The Monetary Authority of Singapore (MAS) has completed the first phase of its central bank digital currency (CBDC) project, according to a report on Monday.
This stage of Project Orchid explored the potential use cases for a digital Singapore dollar as well as the infrastructure required to implement one. It looked at the concept of purpose-bound digital Singapore dollars, which allows senders to specify how and where the money will be used. They found there is currently no urgent need for a retail CBDC but said they want to be prepared in case that changes.
“MAS’ vision is to build an innovative and responsible digital asset ecosystem in Singapore,” the report said. The country has been collaborating with the crypto industry and issuing licenses to big players such as Coinbase and Blockchain.com, and has continued to explore a retail CBDC despite feeling like there is no need for one. Project Orchid was announced in November last year and even then-Managing Director Ravi Menon said that the benefits of a retail CBDC were “not compelling.”

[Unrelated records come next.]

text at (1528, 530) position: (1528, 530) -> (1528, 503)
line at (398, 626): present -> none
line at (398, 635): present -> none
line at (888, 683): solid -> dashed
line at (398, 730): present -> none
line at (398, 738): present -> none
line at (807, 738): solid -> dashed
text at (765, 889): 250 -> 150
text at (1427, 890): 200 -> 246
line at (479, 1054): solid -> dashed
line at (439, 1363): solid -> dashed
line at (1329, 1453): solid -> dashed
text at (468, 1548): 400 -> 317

Countries around the world have been looking into retail CBDC’s. A BIS survey in May revealed that 90% of the 81 responding central banks have started work on a CBDC. The U.S., U.K. and European Union are reviewing whether or not they should issue a CBDC while China is further along than most countries in its CBDC trials.
“Although MAS does not see an urgent case for retail CBDC, it is envisioned that the study of potential use cases for a programmable digital SGD (Singapore dollar) and the infrastructure required, would enable MAS and the financial services ecosystem in Singapore to develop capabilities to support a retail CBDC should the need arise,” the report said.
MAS believes that a CBDC would be a small part of the money supply in the same way that physical cash is. Banknotes and coins issued by MAS only account for around 8% of the entire money supply, while privately issued money makes up 92%, the report said.